Writing Device Drivers

Detecting Corrupted Data

The following sections describe where data corruption can occur and how to detect corruption.

Corruption of Device Management and Control Data

The driver should assume that any data obtained from the device, whether by PIO or DMA, could have been corrupted. In particular, extreme care should be taken with pointers, memory offsets, and array indexes that are based on data from the device. Such values can be malignant, in that these values can cause a kernel panic if dereferenced. All such values should be checked for range and alignment (if required) before use.

Even a pointer that is not malignant can still be misleading. For example, a pointer can point to a valid but not correct instance of an object. Where possible, the driver should cross-check the pointer with the object to which it is pointing, or otherwise validate the data obtained through that pointer.

Other types of data can also be misleading, such as packet lengths, status words, or channel IDs.
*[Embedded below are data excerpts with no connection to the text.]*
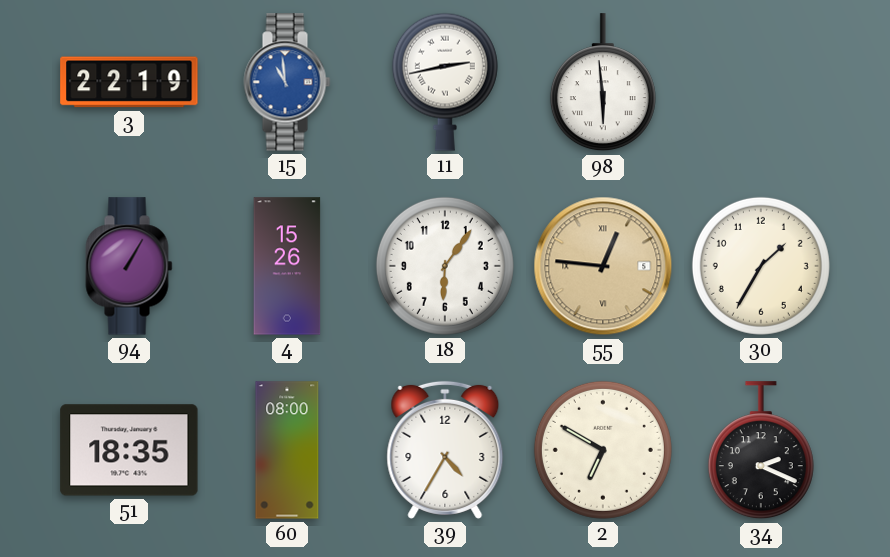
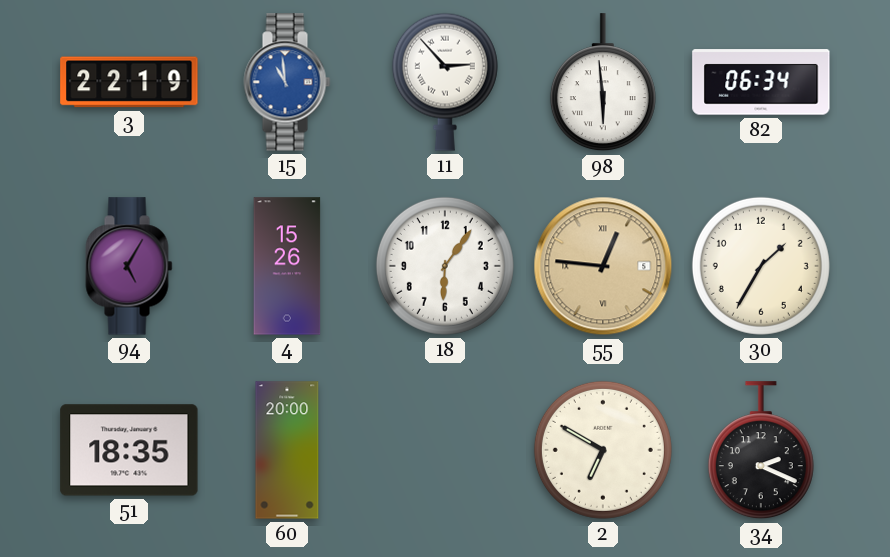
11: 2:43 -> 2:53
82: none -> 06:34
94: 1:05 -> 5:05
60: 08:00 -> 20:00
39: 4:35 -> none
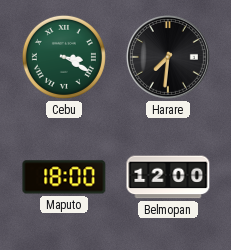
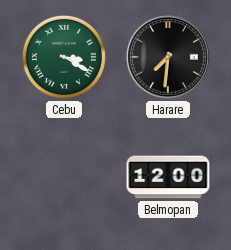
Maputo: 18:00 -> none
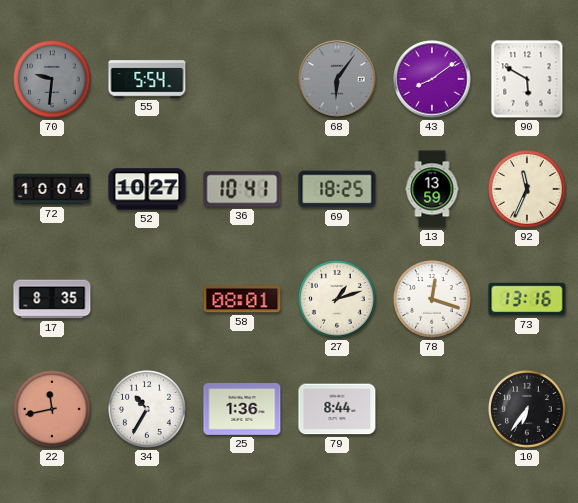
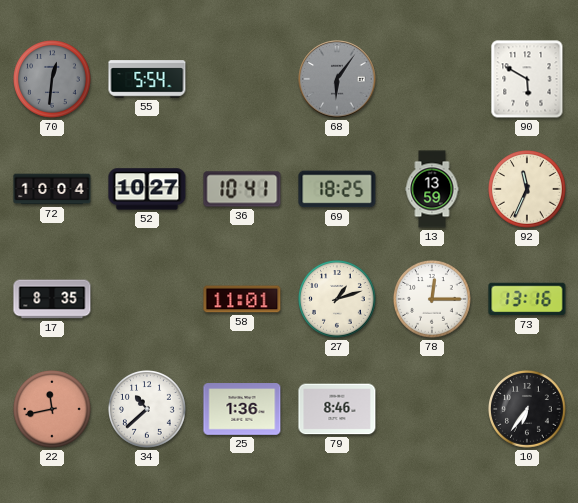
70: 9:31 -> 12:31
43: 8:09 -> none
58: 08:01 -> 11:01
78: 12:18 -> 12:15
34: 10:35 -> 10:38
79: 8:44 -> 8:46
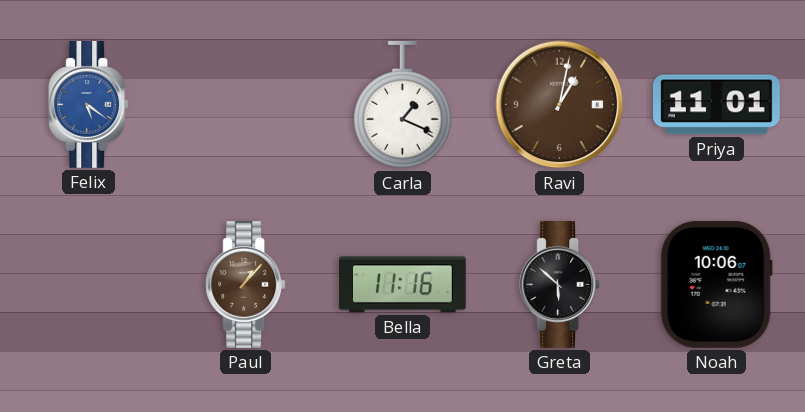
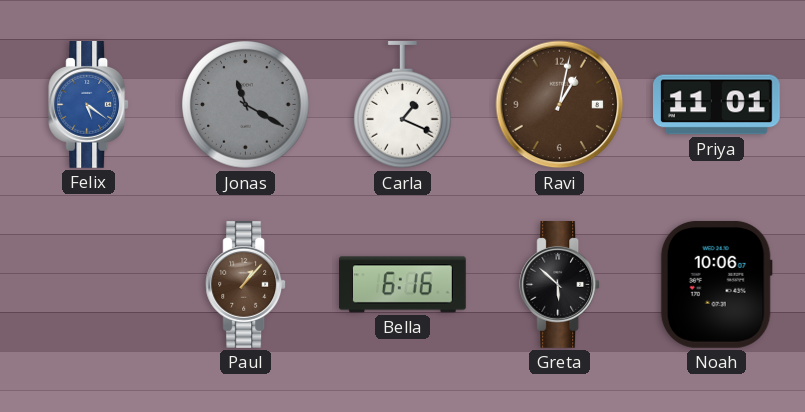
Jonas: none -> 11:20
Bella: 11:16 -> 6:16
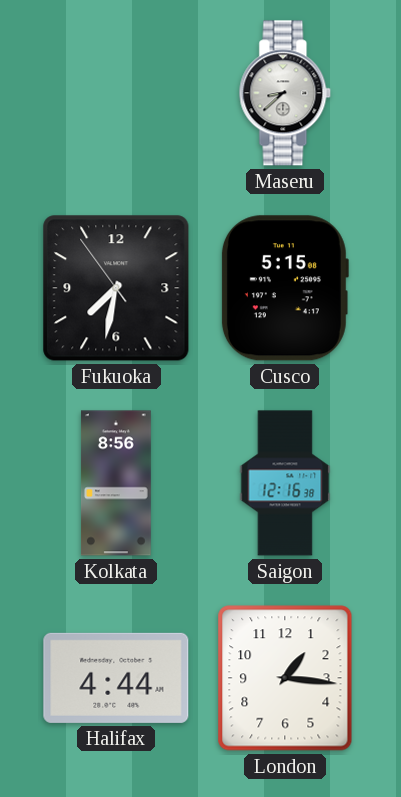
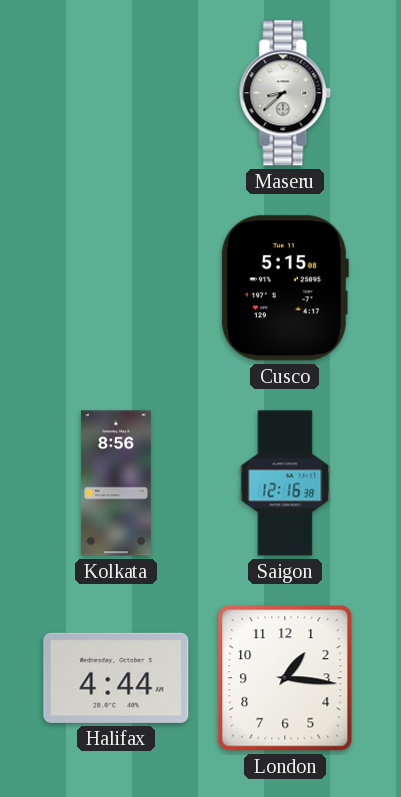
Fukuoka: 7:31 -> none
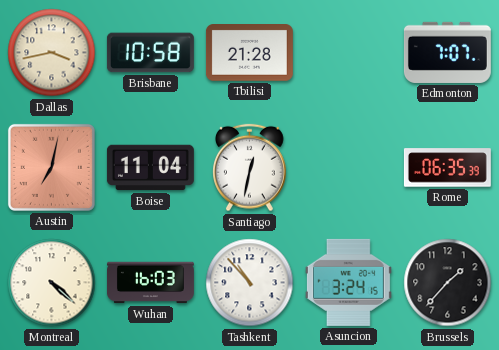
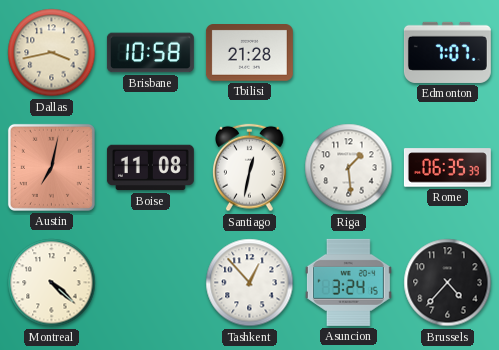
Boise: 11:04 -> 11:08
Riga: none -> 1:29
Wuhan: 16:03 -> none
Tashkent: 10:53 -> 12:53
Brussels: 1:37 -> 4:37
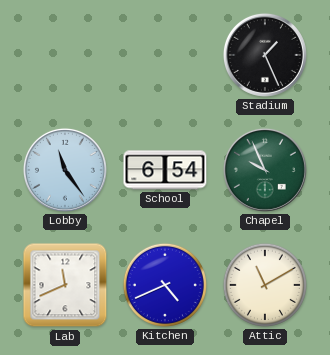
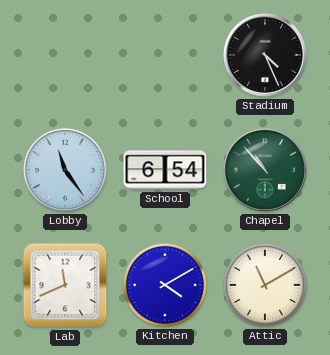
Stadium: 1:26 -> 4:26
Chapel: 9:56 -> 10:53
Kitchen: 4:41 -> 4:10
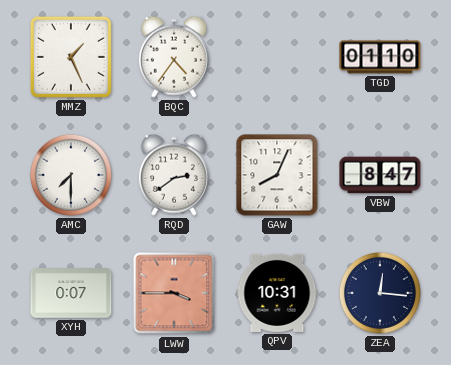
These data types should be checked to the extent possible. A packet length can be range-checked to ensure that the length is neither negative nor larger than the containing buffer. A status word can be checked for ”impossible” bits. A channel ID can be matched against a list of valid IDs.
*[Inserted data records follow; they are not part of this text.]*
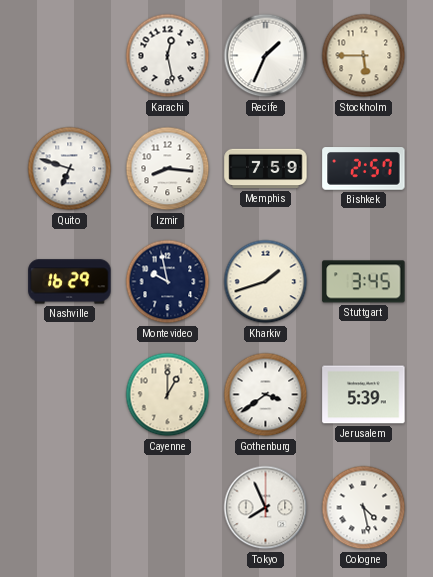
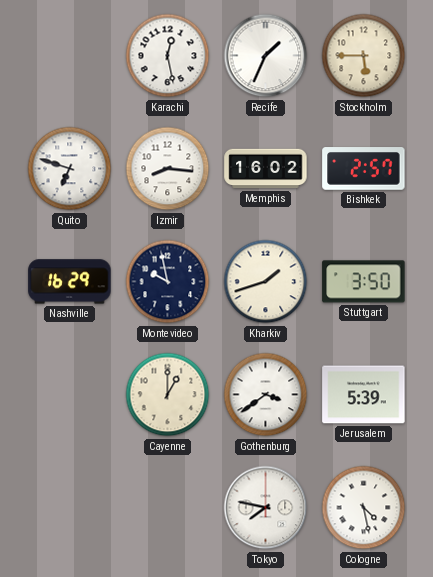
Memphis: 7:59 -> 16:02
Stuttgart: 3:45 -> 3:50
Tokyo: 7:56 -> 7:47
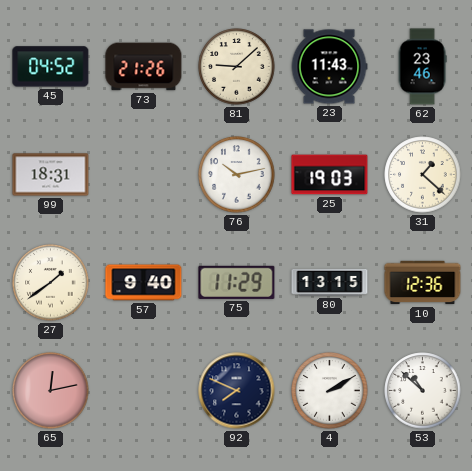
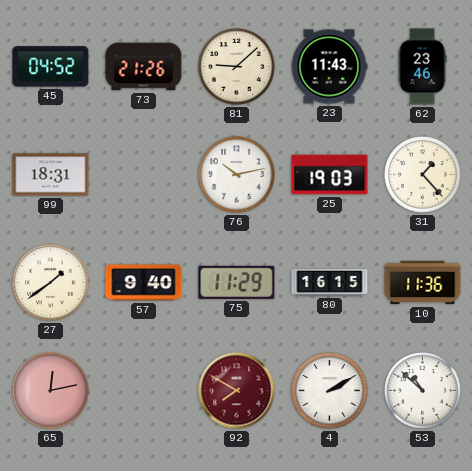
31: 1:22 -> 1:23
80: 13:15 -> 16:15
10: 12:36 -> 11:36
92: 7:49 -> 7:50
92 dial: navy -> burgundy
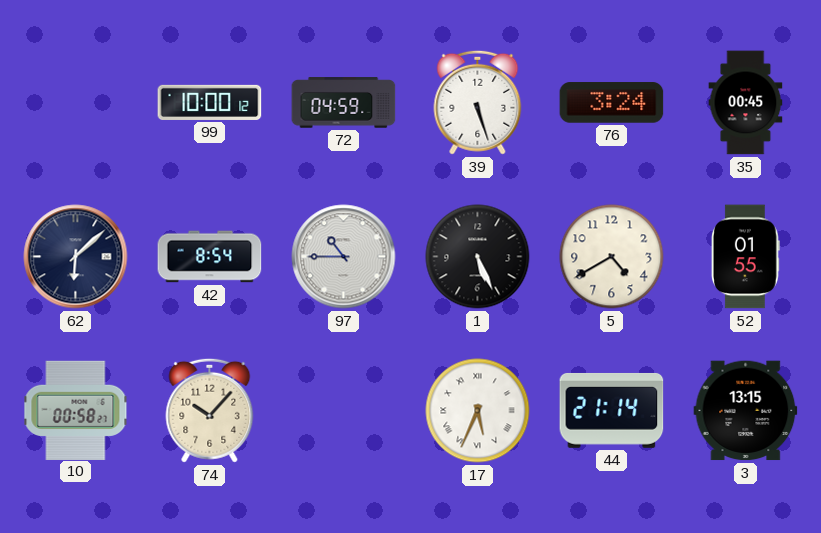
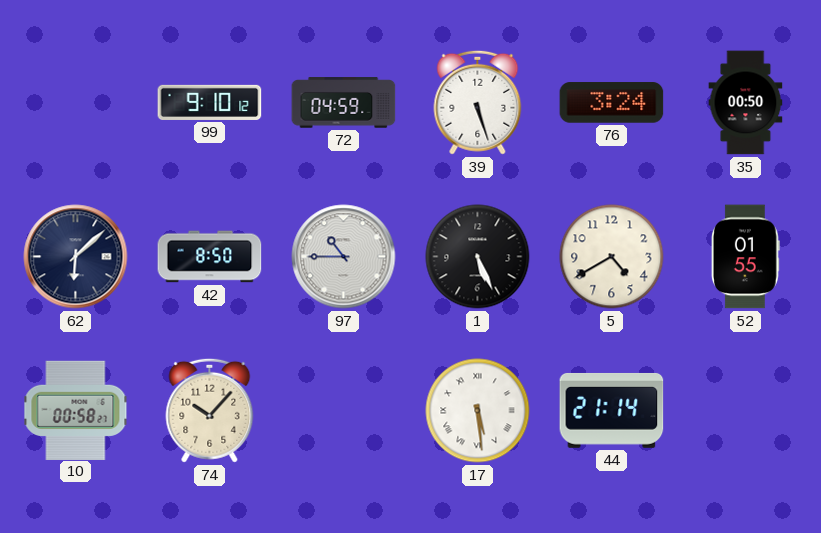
99: 10:00 -> 9:10
35: 00:45 -> 00:50
42: 8:54 -> 8:50
17: 5:34 -> 5:29
3: 13:15 -> none
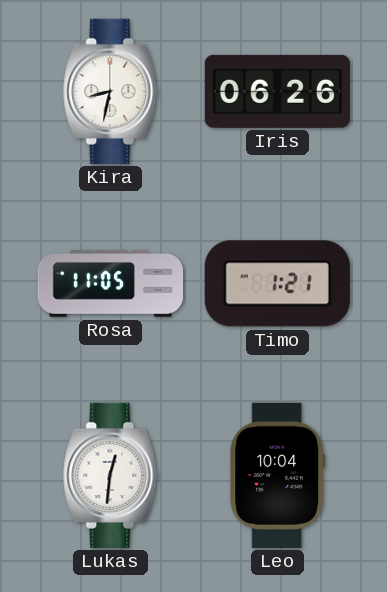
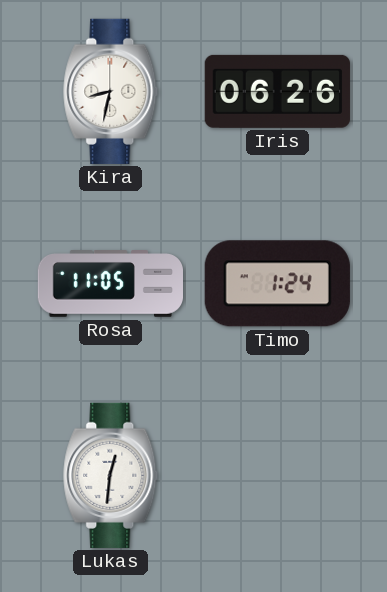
Timo: 1:21 -> 1:24
Leo: 10:04 -> none
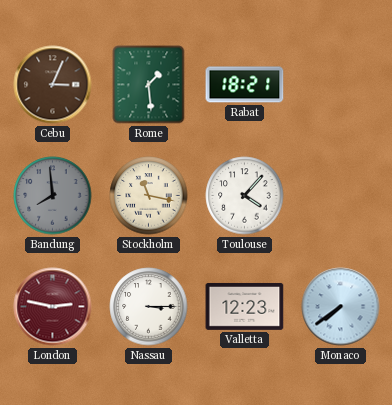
Where a value is used to identify a stream, the driver must ensure that the stream still exists. The asynchronous nature of processing STREAMS means that a stream can be dismantled while device interrupts are still outstanding.

The driver should not reread data from the device. The data should be read once, validated, and stored in the driver's local state. This technique avoids the hazard of data that is correct when initially read, but is incorrect when reread later.
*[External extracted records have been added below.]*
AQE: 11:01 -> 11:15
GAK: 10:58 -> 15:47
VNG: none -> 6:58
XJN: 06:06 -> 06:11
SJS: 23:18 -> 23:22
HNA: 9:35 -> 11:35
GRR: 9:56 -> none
The driver should also ensure that all loops are bounded. For example, a device that returns a continuous BUSY status should not be able to lock up the entire system.

Corruption of Received Data

Device errors can result in corrupted data being placed in receive buffers. Such corruption is indistinguishable from corruption that occurs beyond the domain of the device, for example, within a network. Typically, existing software is already in place to handle such corruption. One example is the integrity checks at the transport layer of a protocol stack. Another example is integrity checks within the application that uses the device.

If the received data is not to be checked for integrity at a higher layer, the data can be integrity-checked within the driver itself. Methods of detecting corruption in received data are typically device-specific. Checksums and CRC are examples of the kinds of checks that can be done.